Enable AOI analysis
Once ArFrame is configured and 2D AOI are described, fixation can be matched with AOI to build an AOI scan path before analyzing it.
Add ArLayer to ArFrame JSON configuration
The ArLayer class defines a space where to match fixations with AOI and inside which those matches need to be analyzed.
Here is an extract from the JSON ArFrame configuration file with a sample where one layer is added:
{
"argaze.ArFeatures.ArFrame": {
"name": "My FullHD screen",
"size": [1920, 1080],
...
"layers": {
"MyLayer": {
"aoi_scene" : {
"GeoSector": [[860, 160], [1380, 100], [1660, 400], [1380, 740], [1440, 960], [920, 920], [680, 800], [640, 560]],
"LeftPanel": {
"Rectangle": {
"x": 0,
"y": 0,
"width": 350,
"height": 1080
}
},
"CircularWidget": {
"Circle": {
"cx": 1800,
"cy": 120,
"radius": 80
}
}
},
"aoi_matcher": {
"argaze.GazeAnalysis.DeviationCircleCoverage.AOIMatcher": {
"coverage_threshold": 0.5
}
},
"aoi_scan_path": {
"duration_max": 30000
},
"aoi_scan_path_analyzers": {
"argaze.GazeAnalysis.Basic.AOIScanPathAnalyzer": {},
"argaze.GazeAnalysis.TransitionMatrix.AOIScanPathAnalyzer": {},
"argaze.GazeAnalysis.NGram.AOIScanPathAnalyzer": {
"n_min": 3,
"n_max": 5
}
}
}
}
}
}
Note
Timestamped gaze movements identified by the parent ArFrame are passed one by one to each ArLayer. So, the execution of all ArLayers is done during the parent ArFrame.look method call, as explained in the previous chapter.
Now, let's understand the meaning of each JSON entry.
layers
An ArFrame instance can contains multiples ArLayers stored by name.
MyLayer
The name of an ArLayer. Basically, it is useful for visualization purposes.
aoi_scene
The set of 2D AOI into the layer as defined at 2D AOI description chapter.
aoi_matcher
The first ArLayer pipeline step aims to match identified gaze movement with the layer's AOI.
The matching algorithm can be selected by instantiating a particular AOIMatcher from the GazeAnalysis submodule or from another Python package.
In the example file, the chosen matching algorithm is the Deviation Circle Coverage which has one specific coverage_threshold attribute.
Mandatory
JSON aoi_matcher entry is mandatory. Otherwise, the AOIScanPath and AOIScanPathAnalyzers steps are disabled.
aoi_scan_path
The second ArLayer pipeline step aims to build an AOIScanPath defined as a list of AOIScanSteps made by a set of successive fixations/saccades onto the same AOI.
Once gaze movements are matched to AOI, they are automatically appended to the AOIScanPath if required.
GazeFeatures.OutsideAOI
When a fixation is not looking at any AOI, a step associated with an AOI called GazeFeatures.OutsideAOI is added.

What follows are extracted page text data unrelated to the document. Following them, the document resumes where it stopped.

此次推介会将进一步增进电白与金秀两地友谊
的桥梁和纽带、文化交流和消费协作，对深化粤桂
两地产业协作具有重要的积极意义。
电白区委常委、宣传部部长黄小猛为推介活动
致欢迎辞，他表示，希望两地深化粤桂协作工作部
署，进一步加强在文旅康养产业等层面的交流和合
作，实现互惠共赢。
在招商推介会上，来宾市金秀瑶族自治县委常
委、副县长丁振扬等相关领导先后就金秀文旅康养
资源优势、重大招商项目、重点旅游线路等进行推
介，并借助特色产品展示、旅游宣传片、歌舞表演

As long as fixations are not looking at any AOI, all fixations/saccades are stored in this step. In this way, further analysis are calculated considering those extra GazeFeatures.OutsideAOI steps.
This is particularly important when calculating transition matrices, because otherwise we could have arcs between two AOIs when in fact the gaze could have fixed itself outside in the meantime.

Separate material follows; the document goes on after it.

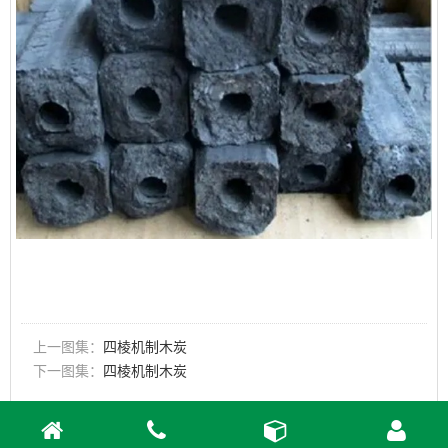
上一图集：
四棱机制木炭
下一图集：
四棱机制木炭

The AOIScanPath.duration_max attribute is the duration from which older AOI scan steps are removed each time new AOI scan steps are added.
Optional
JSON aoi_scan_path entry is not mandatory. If aoi_scan_path_analyzers entry is not empty, the AOIScanPath step is automatically enabled.
aoi_scan_path_analyzers
Finally, the last ArLayer pipeline step consists of passing the previously built AOIScanPath to each loaded AOIScanPathAnalyzer.
Each analysis algorithm can be selected by instantiating a particular AOIScanPathAnalyzer from the GazeAnalysis submodule or from another Python package.
In the example file, the chosen analysis algorithms are the Basic module, the TransitionMatrix module and the NGram module, which has two specific n_min and n_max attributes.